#### [Exercise]
Update the listing below by changing each "Rendered" to "Displayed" and keeping every other word the same.

Stored records:

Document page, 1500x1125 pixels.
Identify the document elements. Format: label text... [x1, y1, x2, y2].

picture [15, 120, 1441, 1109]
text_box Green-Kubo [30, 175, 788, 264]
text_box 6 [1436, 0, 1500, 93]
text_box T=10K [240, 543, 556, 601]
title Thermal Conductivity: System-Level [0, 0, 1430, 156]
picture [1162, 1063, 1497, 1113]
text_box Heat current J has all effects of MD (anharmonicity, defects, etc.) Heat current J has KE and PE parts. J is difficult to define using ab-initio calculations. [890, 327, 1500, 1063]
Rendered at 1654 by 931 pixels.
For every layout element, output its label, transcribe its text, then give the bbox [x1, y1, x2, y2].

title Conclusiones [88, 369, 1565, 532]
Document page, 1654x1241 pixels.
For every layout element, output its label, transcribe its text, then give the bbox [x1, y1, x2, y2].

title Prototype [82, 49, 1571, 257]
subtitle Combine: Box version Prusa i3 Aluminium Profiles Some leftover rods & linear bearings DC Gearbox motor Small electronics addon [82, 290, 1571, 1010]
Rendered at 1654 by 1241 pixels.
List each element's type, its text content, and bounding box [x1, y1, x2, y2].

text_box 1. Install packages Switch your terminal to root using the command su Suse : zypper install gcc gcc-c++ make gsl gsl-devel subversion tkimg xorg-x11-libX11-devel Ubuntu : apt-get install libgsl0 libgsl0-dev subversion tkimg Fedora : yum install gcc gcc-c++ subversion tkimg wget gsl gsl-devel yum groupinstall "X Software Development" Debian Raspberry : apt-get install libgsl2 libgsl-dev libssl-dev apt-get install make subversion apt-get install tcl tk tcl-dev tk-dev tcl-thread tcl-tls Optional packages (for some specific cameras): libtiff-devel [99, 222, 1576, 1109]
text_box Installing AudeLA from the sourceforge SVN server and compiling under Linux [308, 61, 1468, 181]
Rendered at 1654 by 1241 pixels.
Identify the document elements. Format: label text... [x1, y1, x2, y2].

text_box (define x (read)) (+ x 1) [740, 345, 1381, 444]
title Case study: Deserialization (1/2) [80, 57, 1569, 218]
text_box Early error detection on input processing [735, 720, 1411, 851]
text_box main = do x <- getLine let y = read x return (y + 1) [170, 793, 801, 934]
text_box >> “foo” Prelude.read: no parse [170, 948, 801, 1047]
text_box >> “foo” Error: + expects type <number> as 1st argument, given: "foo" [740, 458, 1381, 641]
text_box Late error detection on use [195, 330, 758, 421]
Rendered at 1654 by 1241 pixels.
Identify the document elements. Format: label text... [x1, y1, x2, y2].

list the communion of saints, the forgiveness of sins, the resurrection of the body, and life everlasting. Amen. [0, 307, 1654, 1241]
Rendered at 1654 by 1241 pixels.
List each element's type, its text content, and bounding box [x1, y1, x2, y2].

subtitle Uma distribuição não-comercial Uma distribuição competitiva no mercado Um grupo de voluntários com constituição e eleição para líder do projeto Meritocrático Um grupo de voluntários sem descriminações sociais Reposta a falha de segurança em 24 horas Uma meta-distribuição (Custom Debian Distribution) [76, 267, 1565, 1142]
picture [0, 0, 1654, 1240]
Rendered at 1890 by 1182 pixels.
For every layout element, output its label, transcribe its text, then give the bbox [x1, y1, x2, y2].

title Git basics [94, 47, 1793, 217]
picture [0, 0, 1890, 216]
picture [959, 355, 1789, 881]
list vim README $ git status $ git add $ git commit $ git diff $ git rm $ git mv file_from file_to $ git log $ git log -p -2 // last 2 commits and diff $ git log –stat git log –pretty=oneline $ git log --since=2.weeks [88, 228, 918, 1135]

#### [Solved exercise]
Document page, 1500x1125 pixels.
Identify the document elements. Format: label text... [x1, y1, x2, y2].

picture [15, 120, 1441, 1109]
text_box Green-Kubo [30, 175, 788, 264]
text_box 6 [1436, 0, 1500, 93]
text_box T=10K [240, 543, 556, 601]
title Thermal Conductivity: System-Level [0, 0, 1430, 156]
picture [1162, 1063, 1497, 1113]
text_box Heat current J has all effects of MD (anharmonicity, defects, etc.) Heat current J has KE and PE parts. J is difficult to define using ab-initio calculations. [890, 327, 1500, 1063]
Displayed at 1654 by 931 pixels.
For every layout element, output its label, transcribe its text, then give the bbox [x1, y1, x2, y2].

title Conclusiones [88, 369, 1565, 532]
Document page, 1654x1241 pixels.
For every layout element, output its label, transcribe its text, then give the bbox [x1, y1, x2, y2].

title Prototype [82, 49, 1571, 257]
subtitle Combine: Box version Prusa i3 Aluminium Profiles Some leftover rods & linear bearings DC Gearbox motor Small electronics addon [82, 290, 1571, 1010]
Displayed at 1654 by 1241 pixels.
List each element's type, its text content, and bounding box [x1, y1, x2, y2].

text_box 1. Install packages Switch your terminal to root using the command su Suse : zypper install gcc gcc-c++ make gsl gsl-devel subversion tkimg xorg-x11-libX11-devel Ubuntu : apt-get install libgsl0 libgsl0-dev subversion tkimg Fedora : yum install gcc gcc-c++ subversion tkimg wget gsl gsl-devel yum groupinstall "X Software Development" Debian Raspberry : apt-get install libgsl2 libgsl-dev libssl-dev apt-get install make subversion apt-get install tcl tk tcl-dev tk-dev tcl-thread tcl-tls Optional packages (for some specific cameras): libtiff-devel [99, 222, 1576, 1109]
text_box Installing AudeLA from the sourceforge SVN server and compiling under Linux [308, 61, 1468, 181]
Displayed at 1654 by 1241 pixels.
Identify the document elements. Format: label text... [x1, y1, x2, y2].

text_box (define x (read)) (+ x 1) [740, 345, 1381, 444]
title Case study: Deserialization (1/2) [80, 57, 1569, 218]
text_box Early error detection on input processing [735, 720, 1411, 851]
text_box main = do x <- getLine let y = read x return (y + 1) [170, 793, 801, 934]
text_box >> “foo” Prelude.read: no parse [170, 948, 801, 1047]
text_box >> “foo” Error: + expects type <number> as 1st argument, given: "foo" [740, 458, 1381, 641]
text_box Late error detection on use [195, 330, 758, 421]
Displayed at 1654 by 1241 pixels.
Identify the document elements. Format: label text... [x1, y1, x2, y2].

list the communion of saints, the forgiveness of sins, the resurrection of the body, and life everlasting. Amen. [0, 307, 1654, 1241]
Displayed at 1654 by 1241 pixels.
List each element's type, its text content, and bounding box [x1, y1, x2, y2].

subtitle Uma distribuição não-comercial Uma distribuição competitiva no mercado Um grupo de voluntários com constituição e eleição para líder do projeto Meritocrático Um grupo de voluntários sem descriminações sociais Reposta a falha de segurança em 24 horas Uma meta-distribuição (Custom Debian Distribution) [76, 267, 1565, 1142]
picture [0, 0, 1654, 1240]
Displayed at 1890 by 1182 pixels.
For every layout element, output its label, transcribe its text, then give the bbox [x1, y1, x2, y2].

title Git basics [94, 47, 1793, 217]
picture [0, 0, 1890, 216]
picture [959, 355, 1789, 881]
list vim README $ git status $ git add $ git commit $ git diff $ git rm $ git mv file_from file_to $ git log $ git log -p -2 // last 2 commits and diff $ git log –stat git log –pretty=oneline $ git log --since=2.weeks [88, 228, 918, 1135]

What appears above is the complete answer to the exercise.